フライパンもたくさん出てきた。鉄製のフライパンは捨てた記憶がある。鉄製の中華鍋は重宝していて未だに使っている。コーティングが剥がれてきていて今ひとつなめらかには調理できなくなっていた今時のフライパンである。さっさと捨てればいいものをやはりまだ一二度使えるものと流しの下へ収納してきたフライパンである。大振りはたぶん28センチだろう。新品もある。我が家はIHヒーターなのでそれなりに施されてあるフライパンでないと使えない。宝の持ち腐れとなる。そんなこんなの間違えて買って来てしまったフライパンはそのまま新品と言うことになる。フライパンだけで目玉焼きが三枚普通が七枚も出てきた。
問題は包丁であった。
出刃から刺身からペティナイフ、合わせてざっと三十五本も出てきた。温和しいところではフルーツ専用ステンレスというのもあった。ペティナイフは現役バーテンダー専用のフルーツナイフだった。親の家からも引き取った包丁もあると考える。妙にカーブしているのはグレープフルーツ専用ナイフだろう。買い込んでは使っていて包丁を捨てたことは一度も無いのでどんどん増えていったという経緯もある。それにしても多すぎる。二本あった刺身包丁は箱ごと収納してあったはずなのに箱ごと無い。無いと言うよりまだどこかに潜んでいるやもしれぬ。おそろしい。裸の刺身包丁は錆び錆びになっていた。出刃も錆びている。

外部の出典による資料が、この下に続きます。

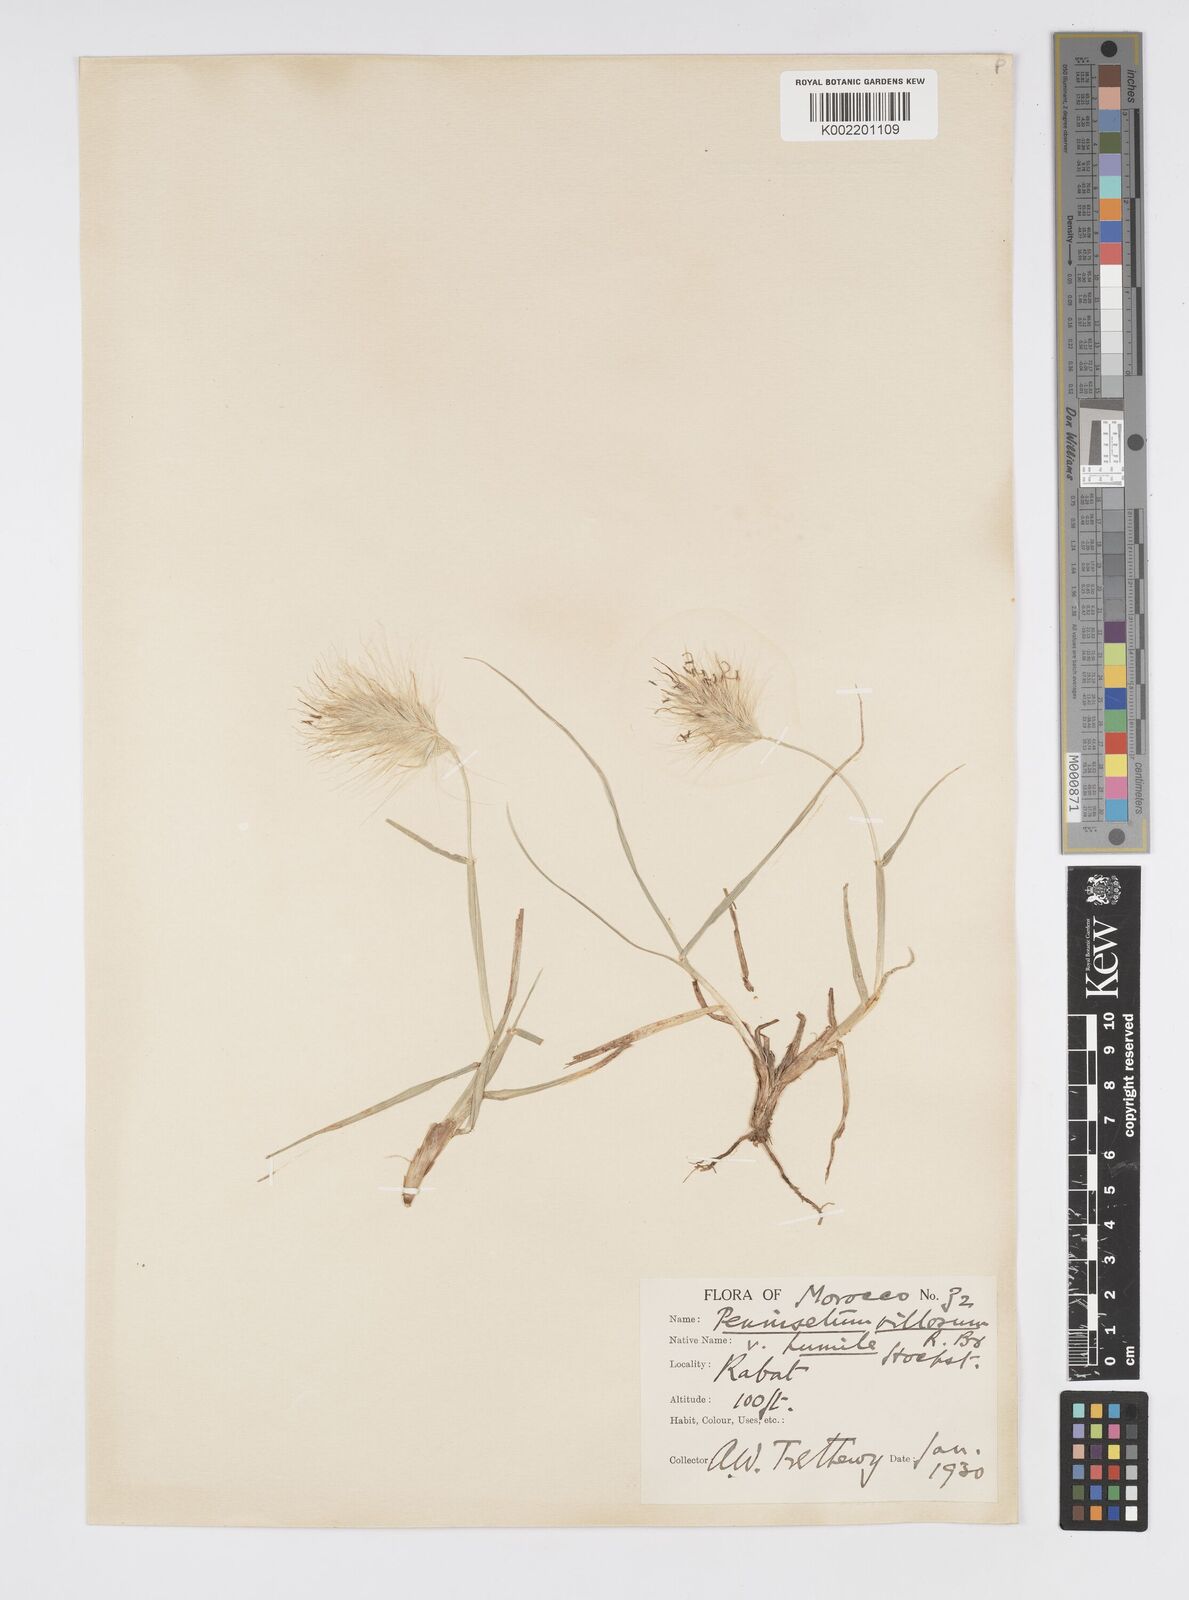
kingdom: Plantae
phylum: Tracheophyta
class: Liliopsida
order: Poales
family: Poaceae
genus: Cenchrus
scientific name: Cenchrus longisetus
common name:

処分することを決意する。三十五本も包丁は要らない。もう魚もさばかない。それでも包丁は捨てずらくそうっと流しの下へ再びお蔵入りするという包丁ではあった。大した仕事もしてこなかったとはいうものの包丁は捨てるに忍びない。
アナタこの先どう使うのよこれだけの包丁と自問して錆び錆びだけは紙にくるんだ。この中にはつい先だってでダイソー買ったピカピカの100円包丁なんかもある。ばかだね。包丁なんか買って。
明日はビン缶の日だ。フライパンはそのまますてられる。
流し台の下がすっきりした。
厨房メモ
ハシモトさんと向山公園の梅の撮影。このくらい打ち込んでくると勝手にカーソルが。あたまへ飛んでしまう。点丸も。かくの如し。どうなってるのだ。